TASK DIRECTIONS
Two lines mark the range in the entries below: the one holding "12: (774, 107)" and the one holding "40: (596, 208)". Set down those two and all lines between them, exactly.

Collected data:
◆ ◆ ◆ ◆

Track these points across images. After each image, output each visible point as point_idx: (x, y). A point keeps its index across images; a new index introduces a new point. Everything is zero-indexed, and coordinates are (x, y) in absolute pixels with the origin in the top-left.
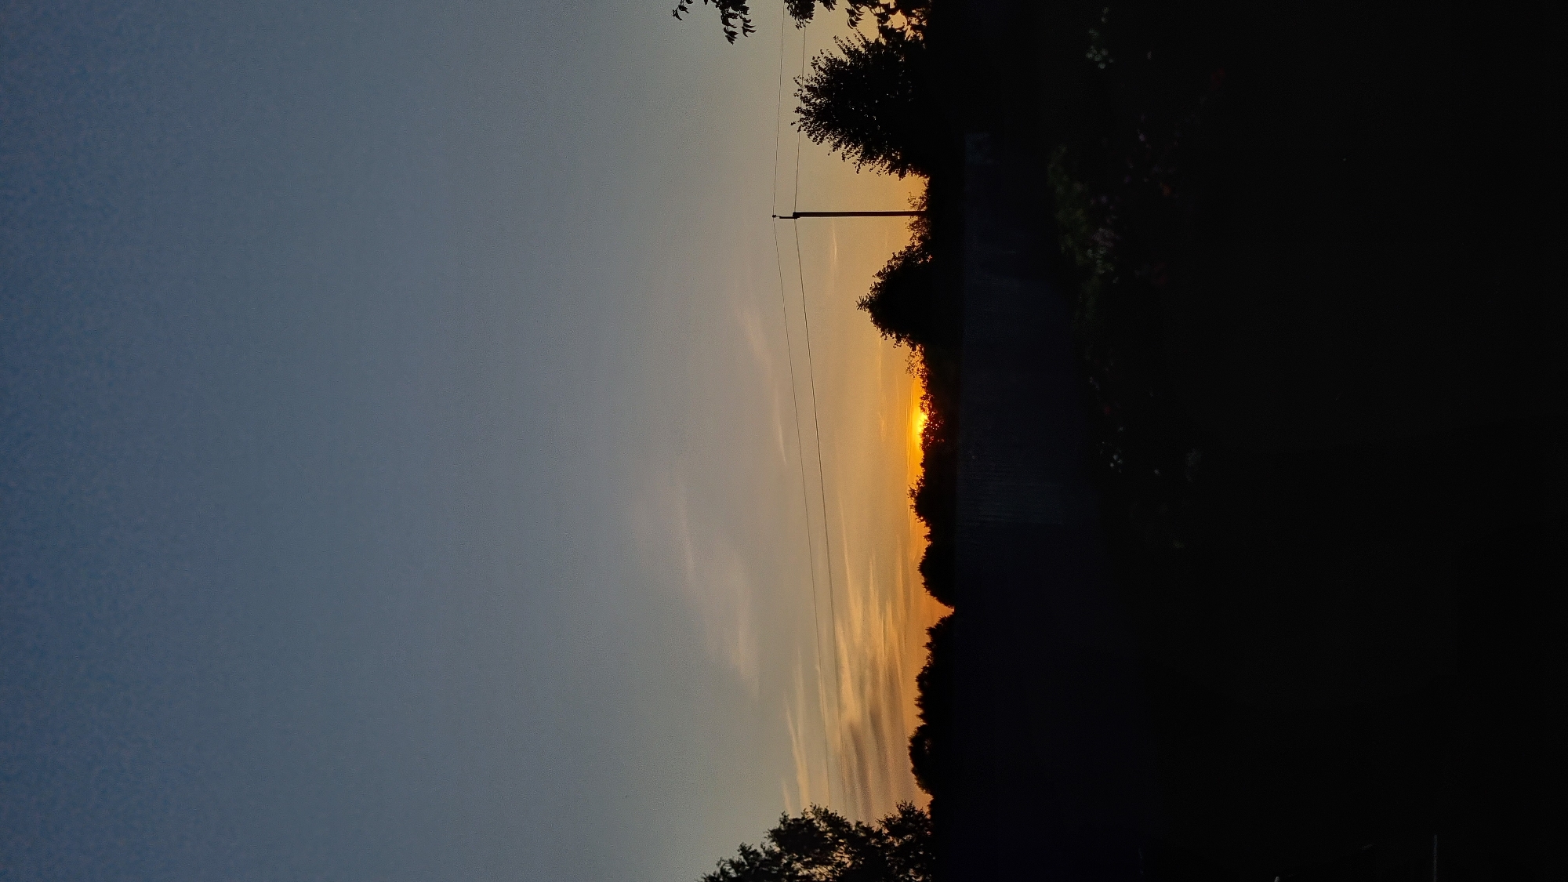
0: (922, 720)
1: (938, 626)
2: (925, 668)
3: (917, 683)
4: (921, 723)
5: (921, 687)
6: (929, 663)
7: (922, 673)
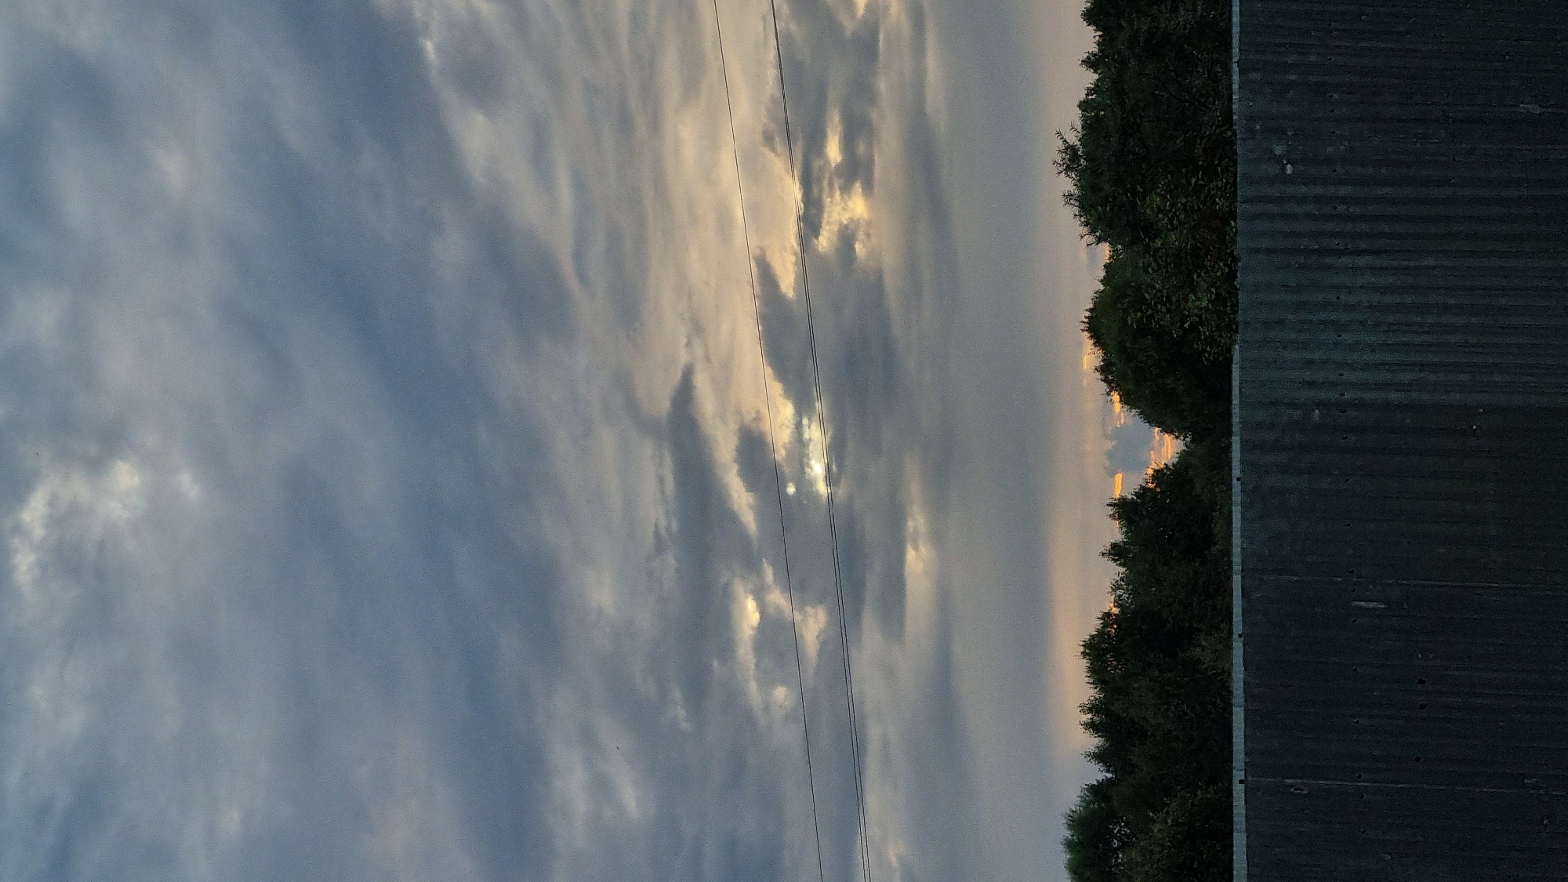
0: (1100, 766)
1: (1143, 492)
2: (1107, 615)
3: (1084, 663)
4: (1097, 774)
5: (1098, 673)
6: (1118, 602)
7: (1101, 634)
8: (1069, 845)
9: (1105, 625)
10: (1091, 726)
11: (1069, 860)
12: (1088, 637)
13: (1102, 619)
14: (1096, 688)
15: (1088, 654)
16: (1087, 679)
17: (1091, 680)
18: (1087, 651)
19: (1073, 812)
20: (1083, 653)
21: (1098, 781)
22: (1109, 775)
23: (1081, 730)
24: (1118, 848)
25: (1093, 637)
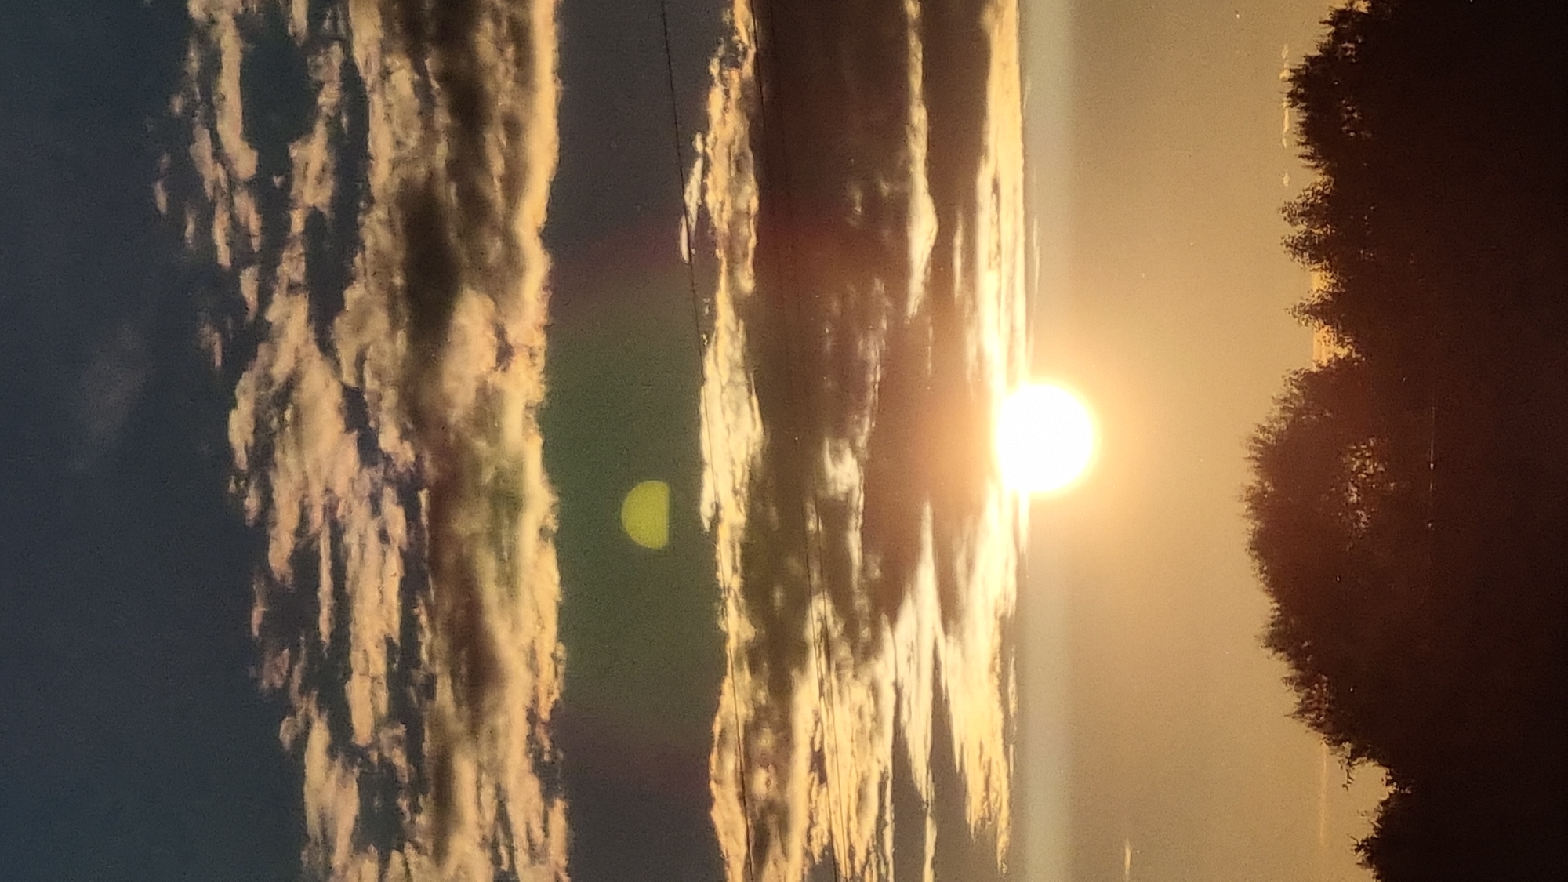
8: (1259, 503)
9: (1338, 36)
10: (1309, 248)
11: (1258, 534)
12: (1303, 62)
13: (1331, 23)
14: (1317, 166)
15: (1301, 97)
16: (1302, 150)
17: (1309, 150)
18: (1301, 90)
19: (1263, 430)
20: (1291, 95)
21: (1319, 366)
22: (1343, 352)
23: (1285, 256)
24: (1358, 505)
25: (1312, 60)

◆ ◆ ◆ ◆

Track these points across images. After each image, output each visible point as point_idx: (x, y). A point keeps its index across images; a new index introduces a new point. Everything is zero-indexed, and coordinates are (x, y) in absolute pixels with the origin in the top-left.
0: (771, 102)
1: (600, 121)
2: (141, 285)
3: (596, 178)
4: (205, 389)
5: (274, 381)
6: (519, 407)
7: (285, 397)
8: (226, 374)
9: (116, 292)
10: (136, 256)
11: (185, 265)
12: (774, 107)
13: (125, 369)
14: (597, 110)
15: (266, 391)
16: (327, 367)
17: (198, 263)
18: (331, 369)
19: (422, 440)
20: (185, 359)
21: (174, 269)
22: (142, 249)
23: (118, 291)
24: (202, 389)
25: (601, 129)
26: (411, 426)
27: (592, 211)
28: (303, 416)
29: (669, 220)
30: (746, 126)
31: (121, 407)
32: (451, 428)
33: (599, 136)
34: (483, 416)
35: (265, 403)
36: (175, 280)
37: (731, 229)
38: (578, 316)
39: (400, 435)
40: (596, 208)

◆ ◆ ◆ ◆

COMPLETED EXERCISE
12: (774, 107)
13: (125, 369)
14: (597, 110)
15: (266, 391)
16: (327, 367)
17: (198, 263)
18: (331, 369)
19: (422, 440)
20: (185, 359)
21: (174, 269)
22: (142, 249)
23: (118, 291)
24: (202, 389)
25: (601, 129)
26: (411, 426)
27: (592, 211)
28: (303, 416)
29: (669, 220)
30: (746, 126)
31: (121, 407)
32: (451, 428)
33: (599, 136)
34: (483, 416)
35: (265, 403)
36: (175, 280)
37: (731, 229)
38: (578, 316)
39: (400, 435)
40: (596, 208)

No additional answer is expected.